KEY POINTS:
The Turkish company which made the shoes an Iraqi journalist hurled at President George W. Bush last week is reporting a massive increase in sales in the wake of the now infamous incident.
Muntadhar al-Zeidi became a hero throughout the Arab world when he threw his shoes at the US president during a press conference last week.
Istanbul-based shoemaker Ramazan Baydan says his company, Baydan Shoes, has been inundated with requests for pairs of the shoes and he has had to employ 100 extra staff to meet the demand.
The 'Bush Shoes' as they have come to be known, are the company's Model 271 - black, polyurethane-soled brogues which sell for around 40 New Turkish Lira (NZ$47).
Serkan Turk, the head of sales at Baydan Shoes told AFP the firm normally sold 15,000 pairs a year of the Model 271 shoes.
Since the shoe-throwing incident on December 14 however, the company has received orders totalling 370,000 pairs.

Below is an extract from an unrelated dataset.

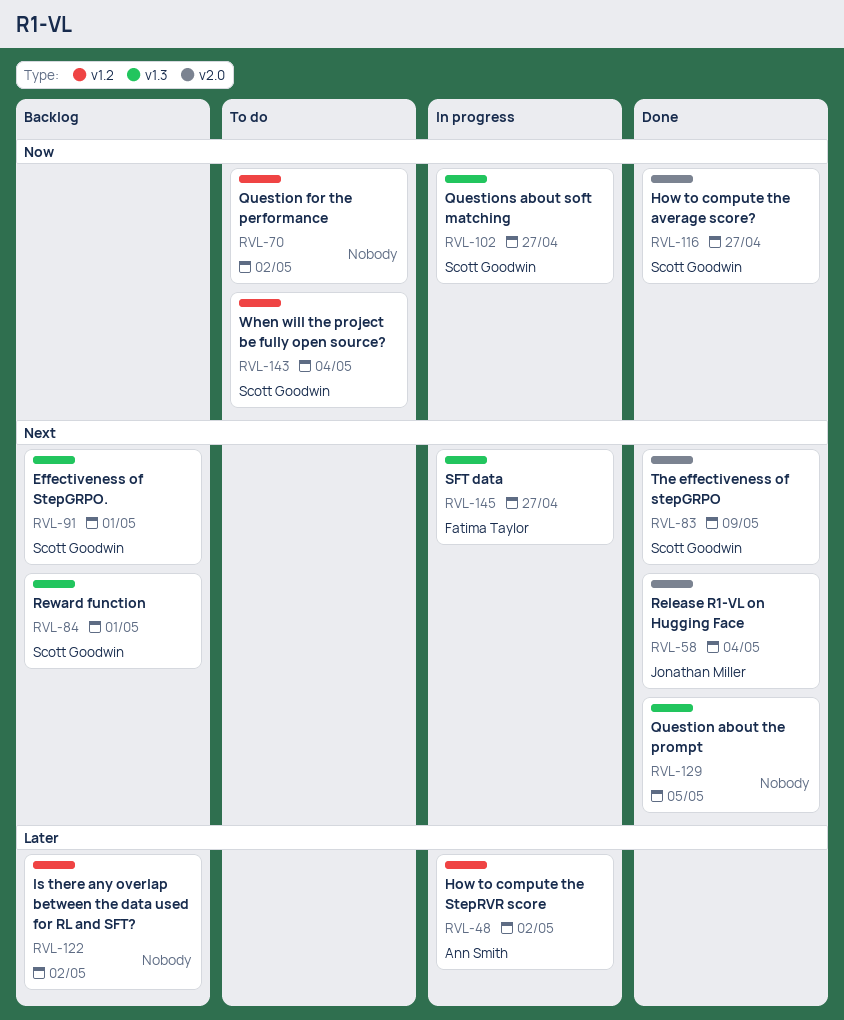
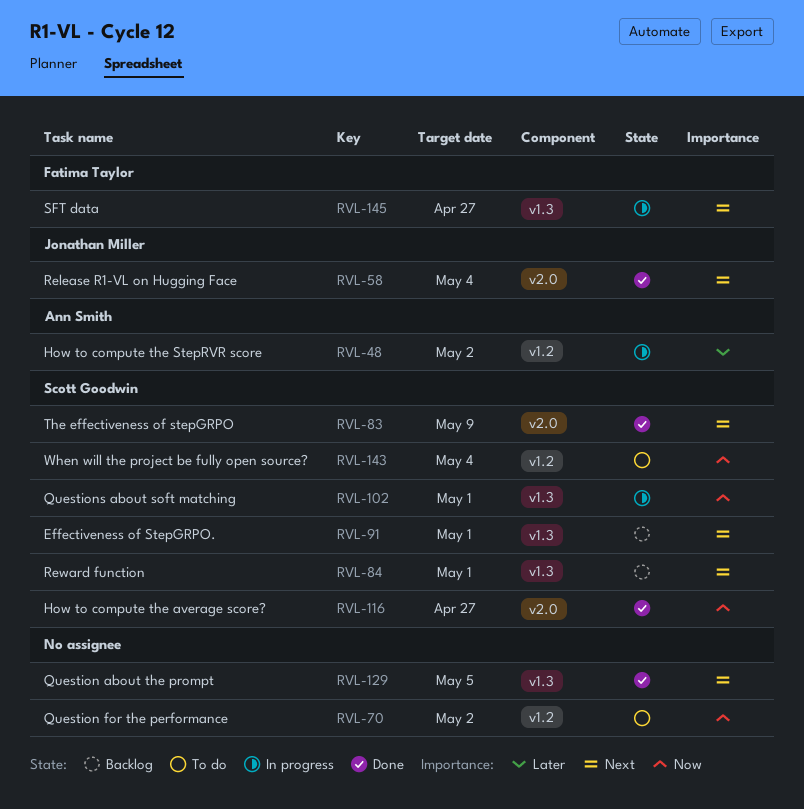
RVL-102, due: Apr 27 -> May 1
RVL-122: present -> none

Turk said the company was "delighted from all points of view" at the Bush Shoes' unexpected success.
Demand for the shoes initially came from Iraq, but had spread to other Middle East countries and 19,000 orders came from the United States, Turk said.
Al-Zeidi's trial on charges of assaulting a foreign leader is scheduled to begin on December 31, said Abdul-Sattar Bayrkdar, a spokesman for the Iraqi Higher Judicial Court.
A conviction would carry a sentence of up to two years in prison and investigating judge Dhia al-Kinani said last week he does not have the legal option to drop the case.
Al-Zeidi also can't be pardoned unless he is convicted, added the judge.